• Problem to work on: Determine the number of lines in these entries that hold the word "field". Give the number and nothing more.

Extracted page text data
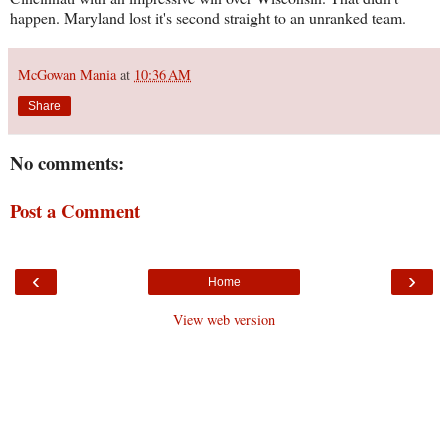
happen. Maryland lost it's second straight to an unranked team.
McGowan Mania
at
10:36 AM
Share
No comments:
Post a Comment
‹
›
Home
View web version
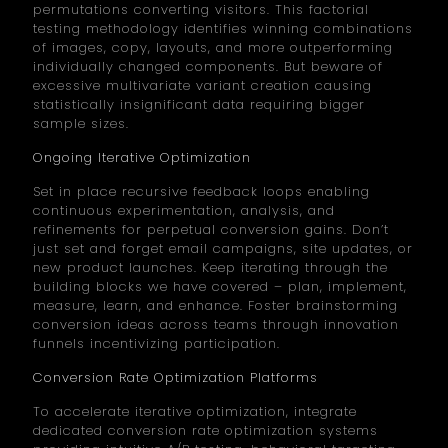
permutations converting visitors. This factorial
testing methodology identifies winning combinations
of images, copy, layouts, and more outperforming
individually changed components. But beware of
excessive multivariate variant creation causing
statistically insignificant data requiring bigger
sample sizes.
Ongoing Iterative Optimization
Set in place recursive feedback loops enabling
continuous experimentation, analysis, and
refinements for perpetual conversion gains. Don’t
just set and forget email campaigns, site updates, or
new product launches. Keep iterating through the
building blocks we have covered – plan, implement,
measure, learn, and enhance. Foster brainstorming
conversion ideas across teams through innovation
funnels incentivizing participation.
Conversion Rate Optimization Platforms
To accelerate iterative optimization, integrate
dedicated conversion rate optimization systems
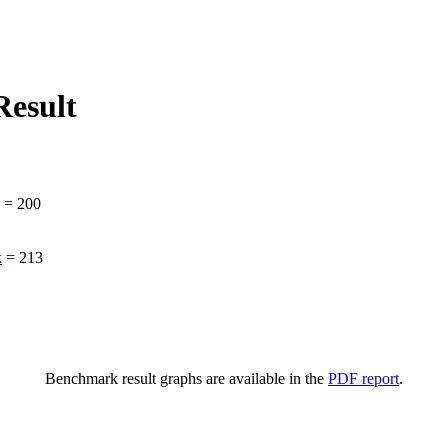
esult
=
200
k
=
213
Benchmark result graphs are available in the
PDF report
.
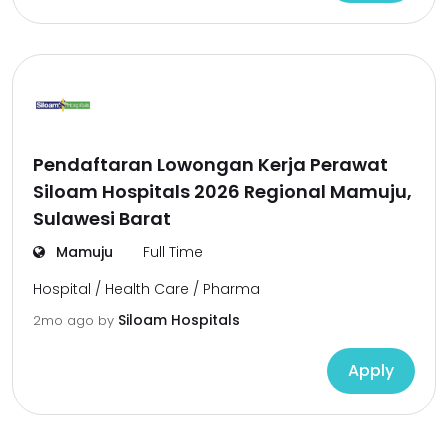
Pendaftaran Lowongan Kerja Perawat
Siloam Hospitals 2026 Regional Mamuju,
Sulawesi Barat
Mamuju
Full Time
Hospital / Health Care / Pharma
Siloam Hospitals
2mo ago
by
Apply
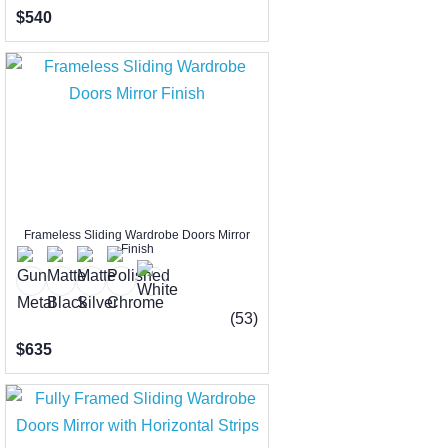
$540
Frameless Sliding Wardrobe Doors Mirror
Finish
(53)
$635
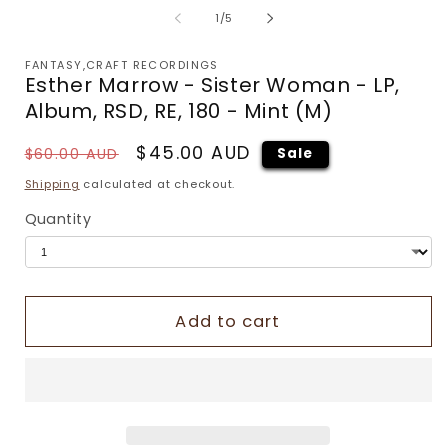
of
1
/
5
FANTASY,CRAFT RECORDINGS
Esther Marrow - Sister Woman - LP,
Album, RSD, RE, 180 - Mint (M)
Regular
Sale
$45.00 AUD
$60.00 AUD
Sale
price
price
Shipping
calculated at checkout.
Quantity
Add to cart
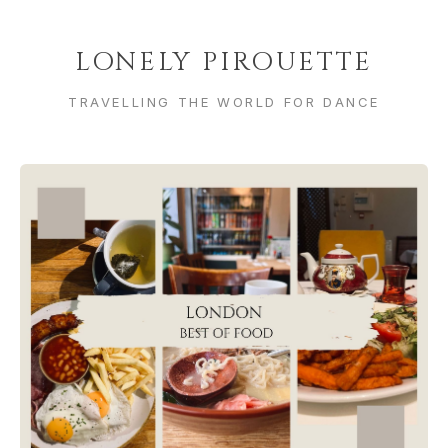
LONELY PIROUETTE
TRAVELLING THE WORLD FOR DANCE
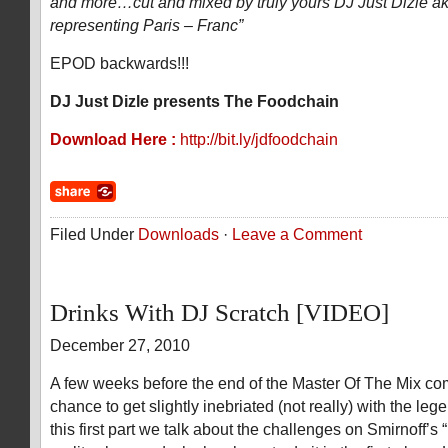
and more…cut and mixed by truly yours DJ Just Dizle 
representing Paris – Franc”
EPOD backwards!!!
DJ Just Dizle presents The Foodchain
Download Here :
http://bit.ly/jdfoodchain
Filed Under
Downloads
·
Leave a Comment
Drinks With DJ Scratch [VIDEO]
December 27, 2010
A few weeks before the end of the Master Of The Mix com
chance to get slightly inebriated (not really) with the le
this first part we talk about the challenges on Smirnoff’s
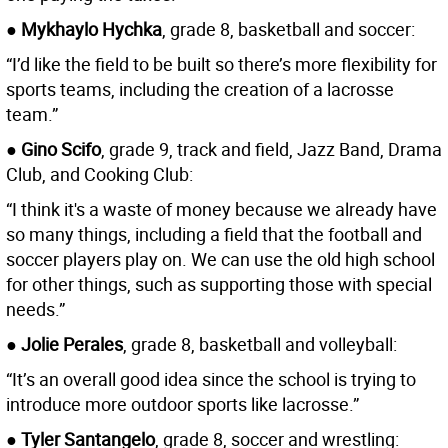
● Mykhaylo Hychka
, grade 8, basketball and soccer:
“I’d like the field to be built so there’s more flexibility for
sports teams, including the creation of a lacrosse
team.”
● Gino Scifo
, grade 9, track and field, Jazz Band, Drama
Club, and Cooking Club:
“I think it's a waste of money because we already have
so many things, including a field that the football and
soccer players play on. We can use the old high school
for other things, such as supporting those with special
needs.”
● Jolie Perales
, grade 8, basketball and volleyball:
“It’s an overall good idea since the school is trying to
introduce more outdoor sports like lacrosse.”
●
Tyler Santangelo
, grade 8, soccer and wrestling:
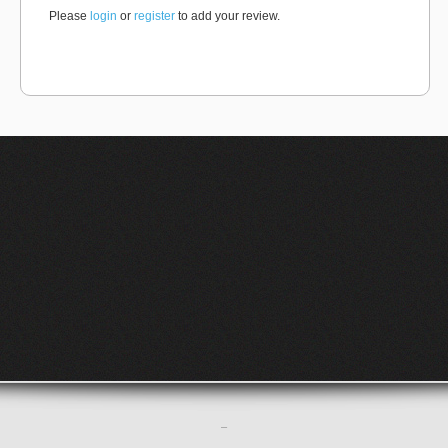
Please
login
or
register
to add your review.
–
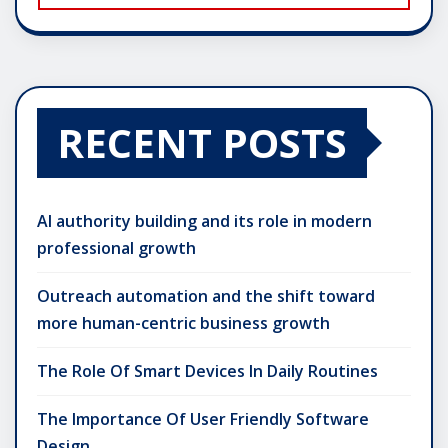
RECENT POSTS
AI authority building and its role in modern
professional growth
Outreach automation and the shift toward
more human-centric business growth
The Role Of Smart Devices In Daily Routines
The Importance Of User Friendly Software
Design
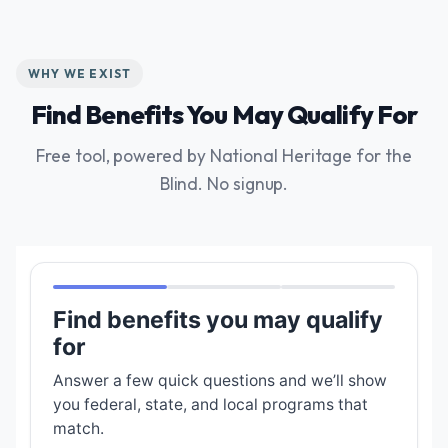
WHY WE EXIST
Find Benefits You May Qualify For
Free tool, powered by National Heritage for the
Blind. No signup.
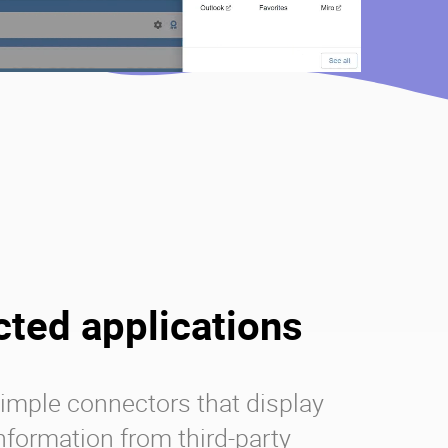
ted applications
imple connectors that display
information from third-party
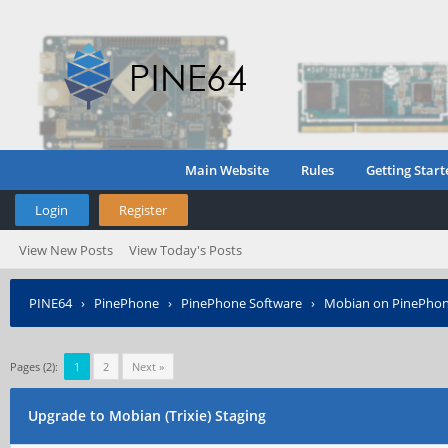
Main Website
Rules
Getting Start
Login
Register
View New Posts
View Today's Posts
PINE64
›
PinePhone
›
PinePhone Software
›
Mobian on PinePho
Pages (2):
1
2
Next »
Upgrade to Mobian (Trixie) Staging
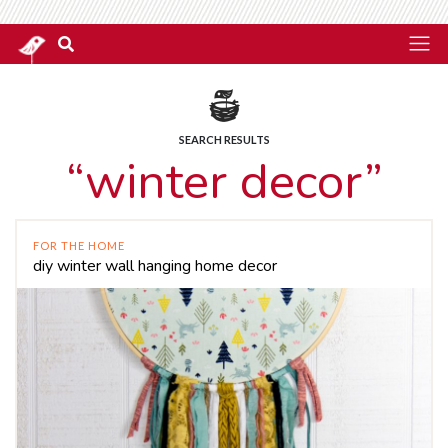
SEARCH RESULTS
“winter decor”
FOR THE HOME
diy winter wall hanging home decor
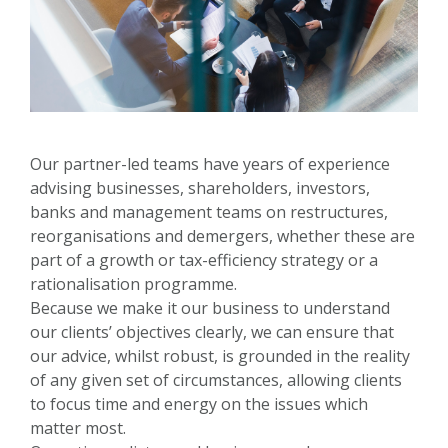
Our partner-led teams have years of experience
advising businesses, shareholders, investors,
banks and management teams on restructures,
reorganisations and demergers, whether these are
part of a growth or tax-efficiency strategy or a
rationalisation programme.
Because we make it our business to understand
our clients’ objectives clearly, we can ensure that
our advice, whilst robust, is grounded in the reality
of any given set of circumstances, allowing clients
to focus time and energy on the issues which
matter most.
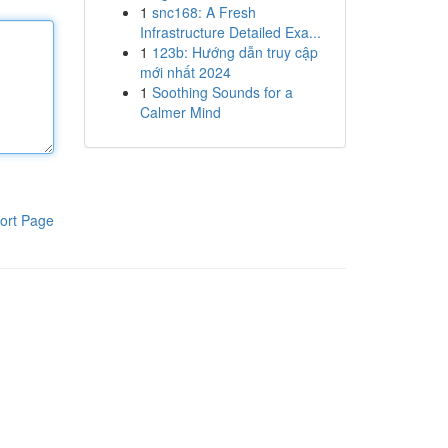
1
snc168: A Fresh
Infrastructure Detailed Exa...
1
123b: Hướng dẫn truy cập
mới nhất 2024
1
Soothing Sounds for a
Calmer Mind
ort Page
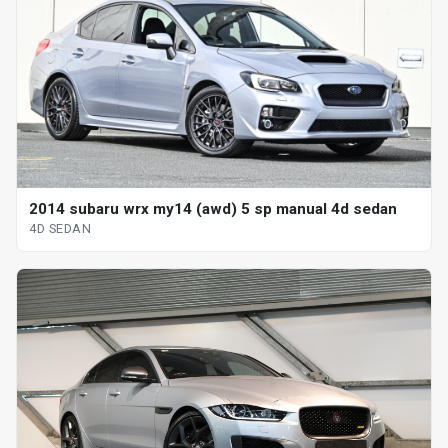
2014 subaru wrx my14 (awd) 5 sp manual 4d sedan
4D SEDAN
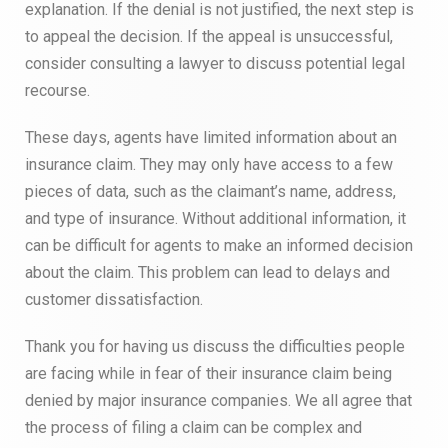
explanation. If the denial is not justified, the next step is
to appeal the decision. If the appeal is unsuccessful,
consider consulting a lawyer to discuss potential legal
recourse.
These days, agents have limited information about an
insurance claim. They may only have access to a few
pieces of data, such as the claimant’s name, address,
and type of insurance. Without additional information, it
can be difficult for agents to make an informed decision
about the claim. This problem can lead to delays and
customer dissatisfaction.
Thank you for having us discuss the difficulties people
are facing while in fear of their insurance claim being
denied by major insurance companies. We all agree that
the process of filing a claim can be complex and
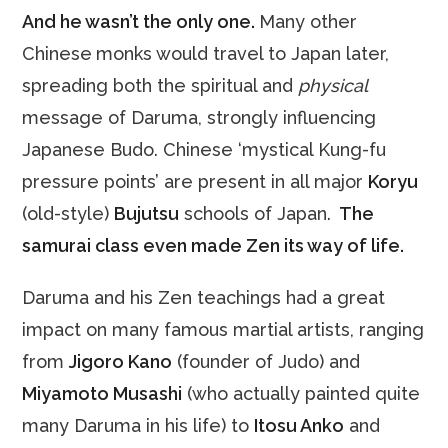
And he wasn’t the only one.
Many other
Chinese
monks would travel to Japan later,
spreading both the spiritual and
physical
message of Daruma, strongly influencing
Japanese Budo. Chinese ‘mystical Kung-fu
pressure points’ are present in all major
Koryu
(old-style)
Bujutsu
schools of Japan.
The
samurai class even made Zen its way of life.
Daruma and his Zen teachings had a great
impact on many famous martial artists, ranging
from
Jigoro Kano
(founder of Judo) and
Miyamoto Musashi
(who actually painted quite
many Daruma in his life) to
Itosu Anko
and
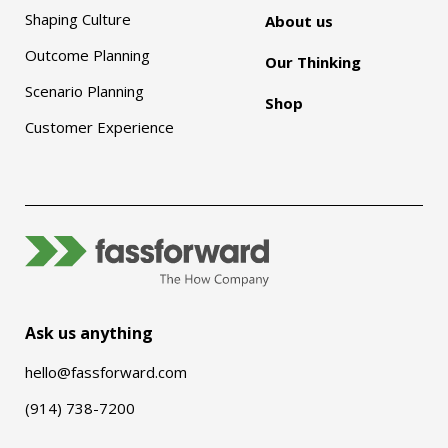
Shaping Culture
About us
Outcome Planning
Our Thinking
Scenario Planning
Shop
Customer Experience
Ask us anything
hello@fassforward.com
(914) 738-7200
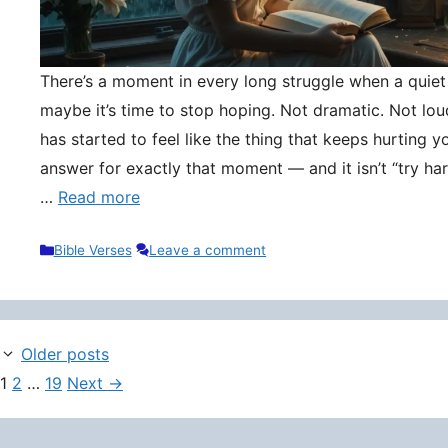
There’s a moment in every long struggle when a quie
maybe it’s time to stop hoping. Not dramatic. Not lou
has started to feel like the thing that keeps hurting y
answer for exactly that moment — and it isn’t “try hard
…
Read more
Categories
Bible Verses
Leave a comment
Older posts
Page
Page
Page
1
2
…
19
Next
→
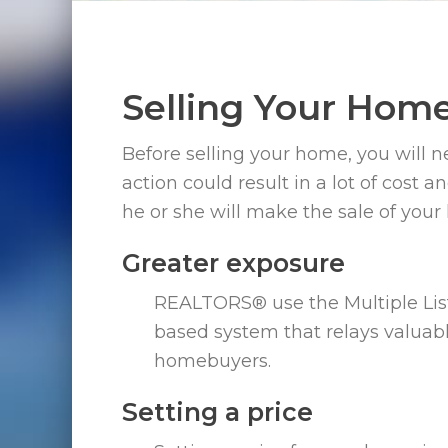
Selling Your Hom
Before selling your home, you will n
action could result in a lot of cost 
he or she will make the sale of your
Greater exposure
REALTORS® use the Multiple Lis
based system that relays valua
homebuyers.
Setting a price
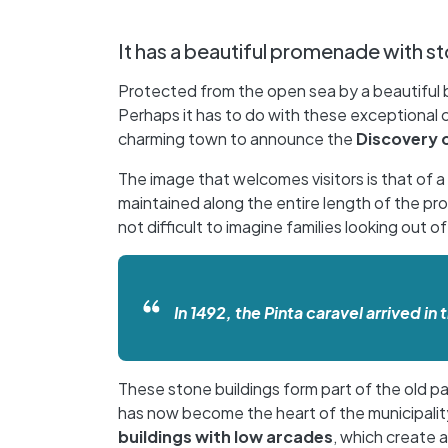
It has a beautiful promenade with st
Protected from the open sea by a beautiful ba
Perhaps it has to do with these exceptional 
charming town to announce the
Discovery 
The image that welcomes visitors is that of
maintained along the entire length of the pro
not difficult to imagine families looking out 
In 1492, the Pinta caravel arrived 
These stone buildings form part of the old p
has now become the heart of the municipality
buildings with low arcades
, which create 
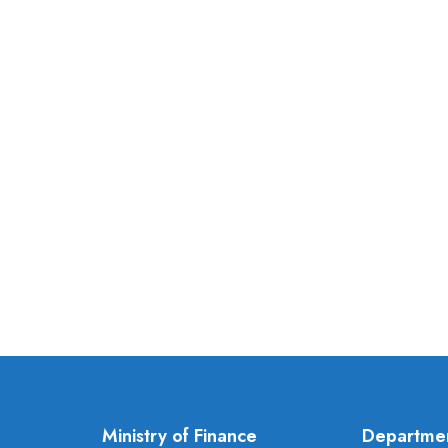
Ministry of Finance
Departme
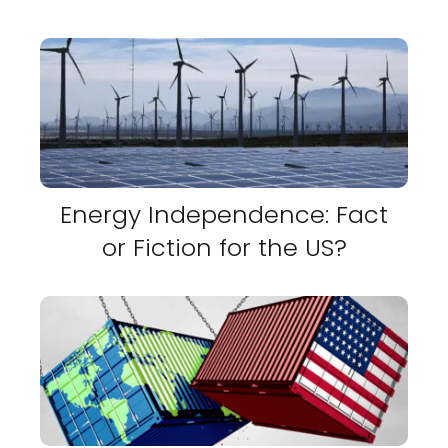
Energy Independence: Fact
or Fiction for the US?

• Solution: 3